┌──

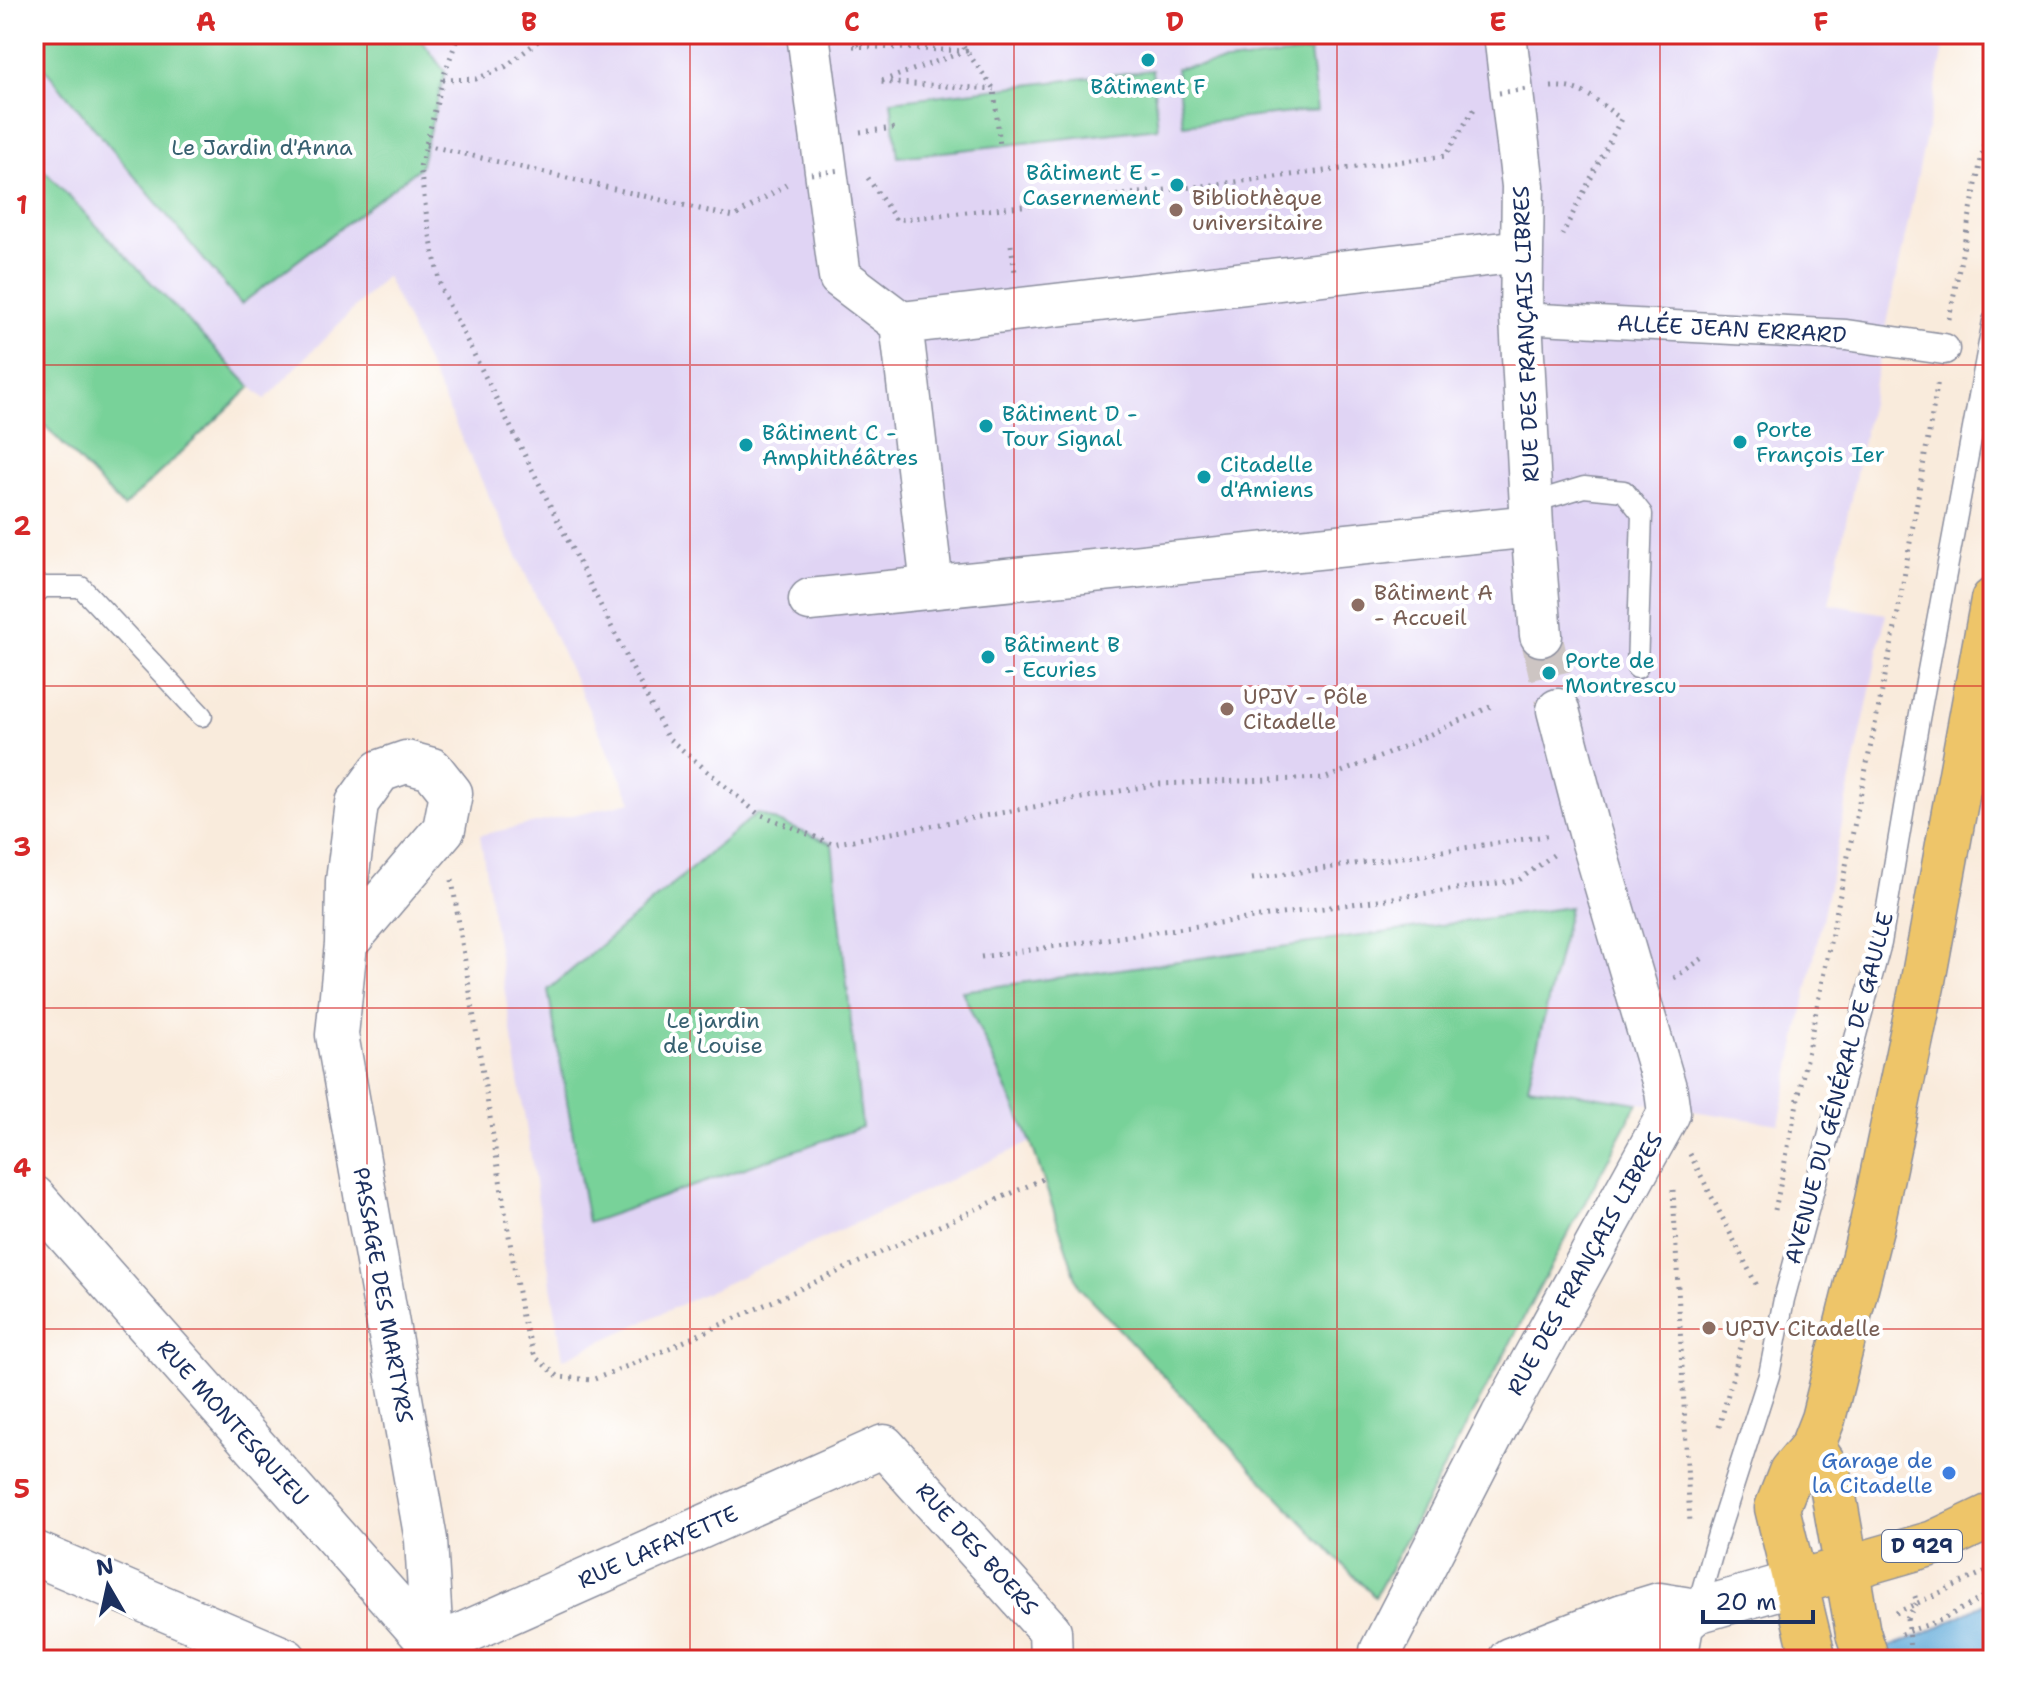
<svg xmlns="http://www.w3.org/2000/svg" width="2027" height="1694" viewBox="0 0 2027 1694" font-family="'Shantell Sans',sans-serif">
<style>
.built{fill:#e0d4f4}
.green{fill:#78d299;stroke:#4a807c;stroke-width:2}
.water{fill:#62abd9;stroke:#3e6d9c;stroke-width:2}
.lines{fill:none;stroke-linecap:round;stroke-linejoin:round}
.minor-tunnel{stroke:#cdc5c3;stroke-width:42;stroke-dasharray:42 21;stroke-linecap:butt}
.service-casing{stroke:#8a8d9d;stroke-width:23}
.pedestrian-casing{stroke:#8a8d9d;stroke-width:33}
.minor-casing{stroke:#8a8d9d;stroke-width:45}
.tertiary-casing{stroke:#8a8d9d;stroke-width:47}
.primary-casing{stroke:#8a8d9d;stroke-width:47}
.path{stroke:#8a8d9d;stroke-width:5;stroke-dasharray:2 6;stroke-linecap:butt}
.service{stroke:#fff;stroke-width:20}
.pedestrian{stroke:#fff;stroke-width:30}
.minor{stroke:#fff;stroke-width:42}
.tertiary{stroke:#fff;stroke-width:44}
.primary{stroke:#eec569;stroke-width:44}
.primary-bridge-casing{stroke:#8a8d9d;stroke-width:47;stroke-linecap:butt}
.path-bridge{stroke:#8a8d9d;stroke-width:5;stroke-dasharray:2 6;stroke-linecap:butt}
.primary-bridge{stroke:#eec569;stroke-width:44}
.grid{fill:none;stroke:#d62828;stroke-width:2;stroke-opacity:0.55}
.culture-dot{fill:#0f9aa8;stroke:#fff;stroke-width:3}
.education-dot{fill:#8d6e63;stroke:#fff;stroke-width:3}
.shop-dot{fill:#3f7fe0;stroke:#fff;stroke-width:3}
.labels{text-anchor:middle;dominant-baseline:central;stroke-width:8;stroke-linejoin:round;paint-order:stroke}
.shield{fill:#fff;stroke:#5f6d8e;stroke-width:2}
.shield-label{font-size:20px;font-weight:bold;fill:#1b2f5e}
.culture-label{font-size:22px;fill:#0d838f;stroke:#fff;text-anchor:start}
.park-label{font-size:22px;fill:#376070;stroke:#fff}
.education-label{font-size:22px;fill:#785e54;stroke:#fff;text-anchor:start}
.street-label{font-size:22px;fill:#1b2f5e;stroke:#fff}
.shop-label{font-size:22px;fill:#366cbe;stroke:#fff;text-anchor:end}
.neatline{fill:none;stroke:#d62828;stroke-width:3}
.grid-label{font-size:26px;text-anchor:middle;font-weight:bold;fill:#d62828}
</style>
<rect width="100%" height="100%" fill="#fff"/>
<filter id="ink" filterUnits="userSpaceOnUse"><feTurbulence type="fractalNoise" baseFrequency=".0125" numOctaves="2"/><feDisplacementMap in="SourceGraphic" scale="16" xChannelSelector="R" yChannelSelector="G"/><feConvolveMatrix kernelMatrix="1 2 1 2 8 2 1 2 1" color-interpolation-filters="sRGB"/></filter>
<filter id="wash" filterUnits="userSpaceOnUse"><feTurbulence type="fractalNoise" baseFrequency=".006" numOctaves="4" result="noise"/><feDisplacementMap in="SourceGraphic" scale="32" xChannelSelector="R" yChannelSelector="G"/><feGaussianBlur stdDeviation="1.8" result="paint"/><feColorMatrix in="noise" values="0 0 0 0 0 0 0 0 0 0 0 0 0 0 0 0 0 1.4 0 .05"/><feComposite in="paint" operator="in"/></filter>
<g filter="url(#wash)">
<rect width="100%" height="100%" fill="#f9ebdc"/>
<path class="built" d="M34,34H1947L1829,604L1886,614L1779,1124L1527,1086L1569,907L963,991L1031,1142L563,1359L480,835L632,802L386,276L265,399L251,387L34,160Z"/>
<path class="green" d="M34,34H417L445,72L420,167L241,304L34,56Z
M1310,52L1317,110L1183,125L1176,68Z
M1152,70L1158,128L898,157L891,101Z
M34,160L251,387L123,507L34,414Z
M757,813L832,844L862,1127L588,1223L548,990Z
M1570,907L1528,1086L1638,1103L1375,1597L1343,1565L1079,1287L1031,1142L962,991Z"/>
<path class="water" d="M1993,1599V1660H1853L1926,1633Z"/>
</g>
<g filter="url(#ink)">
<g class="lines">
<path class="minor-tunnel" d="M1541,635L1558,710"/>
<defs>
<path id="service" d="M1531,503L1584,487L1624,491L1642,514L1637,668
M34,595L43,587H81L202,716
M1687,1660L1696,1611L1718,1534L1769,1375L1784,1299L1881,943L1919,719L1993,321"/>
<path id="pedestrian" d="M1521,318L1846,335L1944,349"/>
<path id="minor" d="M808,34L840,277L901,323
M1505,34L1523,186L1521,318L1532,526L1541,635
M932,586L901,323L1521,251
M810,600L1532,526
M346,944L444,829L451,793L432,769L406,762L380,771L357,803L347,881L346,944L337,1035L426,1540L433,1660
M34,1197L433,1647
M433,1647L884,1446L1050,1631L1051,1660
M1382,1660L1381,1651L1502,1416L1669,1113L1666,1091L1589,829L1558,710"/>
<path id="tertiary" d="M34,1553L285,1660
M1510,1660L1623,1616L1659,1605L1696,1611L1795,1583
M1605,1660L1633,1652L1668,1635L1696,1611"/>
<path id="primary" d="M1812,1447L1828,1470L1833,1491L1858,1633
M1795,1583L1934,1543L1993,1515
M1814,1660L1777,1508L1791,1472L1812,1447L1823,1419L1872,1224L1922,986L1993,600"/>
</defs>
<use href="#service" class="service-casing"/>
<use href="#pedestrian" class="pedestrian-casing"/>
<use href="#minor" class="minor-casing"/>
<use href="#tertiary" class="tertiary-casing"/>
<use href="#primary" class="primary-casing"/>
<path class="path" d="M459,34L445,72L420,167L428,226L441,289L667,737L757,813L832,844L1158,784L1326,778L1385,755L1494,705
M889,34L852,46L966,51L879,82L994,89
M954,34L994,89L1000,146
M443,80L476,79L505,67L547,34
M1551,87C1583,85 1597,101 1621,119L1562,235
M860,132L895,128
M426,145L734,217L790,182
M868,178L896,220L1211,185L1445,156L1474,109
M1011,245L1015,272
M1949,319L1993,100
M1252,879L1552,835
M452,880L522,1317L535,1357L559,1377L592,1380L645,1359L1043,1179
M981,957L1519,880L1556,853
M1674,978L1706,956
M1690,1154L1758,1288
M1673,1190L1690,1523
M1775,1210L1897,618L1938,380
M1719,1427L1745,1332
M1896,1613L1993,1568
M1907,1619L1917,1602L1913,1591
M1901,1634L1941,1620L1993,1592
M1762,1660L1774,1657"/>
<use href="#service" class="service"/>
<use href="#pedestrian" class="pedestrian"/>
<use href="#minor" class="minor"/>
<use href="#tertiary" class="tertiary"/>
<use href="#primary" class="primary"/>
<defs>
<path id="primary-bridge" d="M1858,1633L1867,1660"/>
</defs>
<use href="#primary-bridge" class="primary-bridge-casing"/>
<path class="path-bridge" d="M1499,93L1527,89
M811,174L841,170
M1907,1619L1911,1660"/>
<use href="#primary-bridge" class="primary-bridge"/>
</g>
</g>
<path class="grid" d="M367,34V1660M690,34V1660M1014,34V1660M1337,34V1660M1660,34V1660M34,365H1993M34,686H1993M34,1008H1993M34,1329H1993"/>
<g class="culture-dot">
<circle cx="1148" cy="60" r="8"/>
<circle cx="1177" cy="185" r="8"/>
<circle cx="986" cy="426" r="8"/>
<circle cx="1740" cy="442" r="8"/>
<circle cx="746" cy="445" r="8"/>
<circle cx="1204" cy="477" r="8"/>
<circle cx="988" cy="657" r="8"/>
<circle cx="1549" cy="673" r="8"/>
</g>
<g class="education-dot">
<circle cx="1176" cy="210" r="8"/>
<circle cx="1358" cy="605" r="8"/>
<circle cx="1227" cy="709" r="8"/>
<circle cx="1709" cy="1328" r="8"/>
</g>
<circle class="shop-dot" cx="1949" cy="1473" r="8"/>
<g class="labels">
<rect class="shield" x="1882" y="1530" width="80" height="32" rx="6"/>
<g class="shield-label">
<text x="1922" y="1546">D 929</text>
</g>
<g class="culture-label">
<text x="1148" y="86" text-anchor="middle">Bâtiment F</text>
<text x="1161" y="172" text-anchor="end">Bâtiment E -<tspan x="1161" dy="25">Casernement</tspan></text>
<text x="1002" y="413">Bâtiment D -<tspan x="1002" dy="25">Tour Signal</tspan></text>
<text x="1756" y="429">Porte<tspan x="1756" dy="25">François Ier</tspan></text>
<text x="762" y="432">Bâtiment C -<tspan x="762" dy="25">Amphithéâtres</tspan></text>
<text x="1220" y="464">Citadelle<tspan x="1220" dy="25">d'Amiens</tspan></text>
<text x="1004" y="644">Bâtiment B<tspan x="1004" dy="25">- Ecuries</tspan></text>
<text x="1565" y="660">Porte de<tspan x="1565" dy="25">Montrescu</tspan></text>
</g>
<g class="park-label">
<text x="262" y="147">Le Jardin d'Anna</text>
<text x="713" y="1020">Le jardin<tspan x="713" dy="25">de Louise</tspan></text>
</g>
<g class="education-label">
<text x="1192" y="197">Bibliothèque<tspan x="1192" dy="25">universitaire</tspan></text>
<text x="1374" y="592">Bâtiment A<tspan x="1374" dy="25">- Accueil</tspan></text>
<text x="1243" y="696">UPJV - Pôle<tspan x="1243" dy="25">Citadelle</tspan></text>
<text x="1725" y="1328">UPJV Citadelle</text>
</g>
<g class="street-label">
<text transform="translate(1732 329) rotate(3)">ALLÉE JEAN ERRARD</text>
<text transform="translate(1526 334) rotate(-92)">RUE DES FRANÇAIS LIBRES</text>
<text transform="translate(1839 1088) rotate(-75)">AVENUE DU GÉNÉRAL DE GAULLE</text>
<text transform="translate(1585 1264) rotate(-61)">RUE DES FRANÇAIS LIBRES</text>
<text transform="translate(383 1295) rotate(80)">PASSAGE DES MARTYRS</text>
<text transform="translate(233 1423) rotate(48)">RUE MONTESQUIEU</text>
<text transform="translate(658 1547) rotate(-24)">RUE LAFAYETTE</text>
<text transform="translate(977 1549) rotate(48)">RUE DES BOERS</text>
</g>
<g class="shop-label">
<text x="1933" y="1460">Garage de<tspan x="1933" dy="25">la Citadelle</tspan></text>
</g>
</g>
<rect width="2027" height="1694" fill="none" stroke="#fff" stroke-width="88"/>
<g transform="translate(108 1586) rotate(351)" stroke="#ffffff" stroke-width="6" paint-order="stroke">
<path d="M0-6L14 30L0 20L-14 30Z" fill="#1b2f5e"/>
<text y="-12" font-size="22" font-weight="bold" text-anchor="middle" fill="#1b2f5e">N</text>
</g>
<path d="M1703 1610v12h110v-12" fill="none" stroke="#1b2f5e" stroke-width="4"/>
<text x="1715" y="1610" font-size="24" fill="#1b2f5e" stroke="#ffffff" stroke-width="6" paint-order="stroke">20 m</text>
<rect x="44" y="44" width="1939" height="1606" class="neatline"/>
<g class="grid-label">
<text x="206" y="31">A</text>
<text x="529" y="31">B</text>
<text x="852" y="31">C</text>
<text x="1175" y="31">D</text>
<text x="1498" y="31">E</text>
<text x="1821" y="31">F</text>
<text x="22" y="214">1</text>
<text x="22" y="535">2</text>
<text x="22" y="856">3</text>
<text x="22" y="1177">4</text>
<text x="22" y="1498">5</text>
</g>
</svg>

└──

## WORK INSTRUCTION:
Every line of the listing that includes the word "lines" must be copied.

## ANSWER SPACE:
.lines{fill:none;stroke-linecap:round;stroke-linejoin:round}
<g class="lines">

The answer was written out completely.